Merâsim:

Bazı rivayetler, bizzat Hz. Peygamber (aleyhissalâtu vesselâm) devrinde sünnet ameliyesi ile ilgili olarak ziyafet verilmediğini kaydederse de, diğer bir kısım ve senedce daha kavî olduğu kabul edilen rivayetler Ashâb'dan bir çoğunun sünnette eğlenceye de yer veren husûsî bir merasim yaptıklarını ifade etmektedir: "Abdullâh'ın rivayetine göre, babası Hz. Ömer, bir çalgı sesi duyunca endîşelenir, ancak bunun düğün veya sünnet eğlentisi olduğu söylenince sükut ederdi.

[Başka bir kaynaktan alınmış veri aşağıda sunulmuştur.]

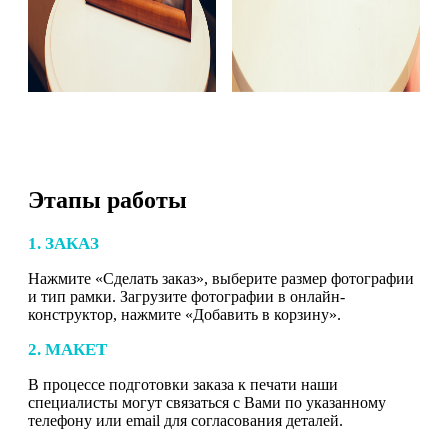
Этапы работы
1. ЗАКАЗ
Нажмите «Сделать заказ», выберите размер фотографии
и тип рамки. Загрузите фотографии в онлайн-
конструктор, нажмите «Добавить в корзину».
2. МАКЕТ
В процессе подготовки заказа к печати наши
специалисты могут связаться с Вами по указанному
телефону или email для согласования деталей.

Buhârî el-Edebü'l-Müfred'de, Abdullâh İbnu Ömer'in iki oğlunu beraberce sünnet ettirip koç kestiğini, Ümmü Atiyye'nin kızkardeşi Aişe'nin de sünnet edilen kızları eğlendirmek için çalgıcı Adiyy'i çağırttığını kaydeder.



Sünnet vesilesiyle yapılan dâvete i'zâr dendiğini kaydeden İbnu Hacer kız ve erkek için herhangi bir tefrikden bahsetmezken, Muhammed İbnu'l-Hâcc el-Mâlikî: "Erkek çocukları sünnet ederken alenî yapıp izhar etmenin, kız çocuklarını sünnet ederken gizli yapıp mahfî bırakmanın" sünnet olduğunu söyler.[20]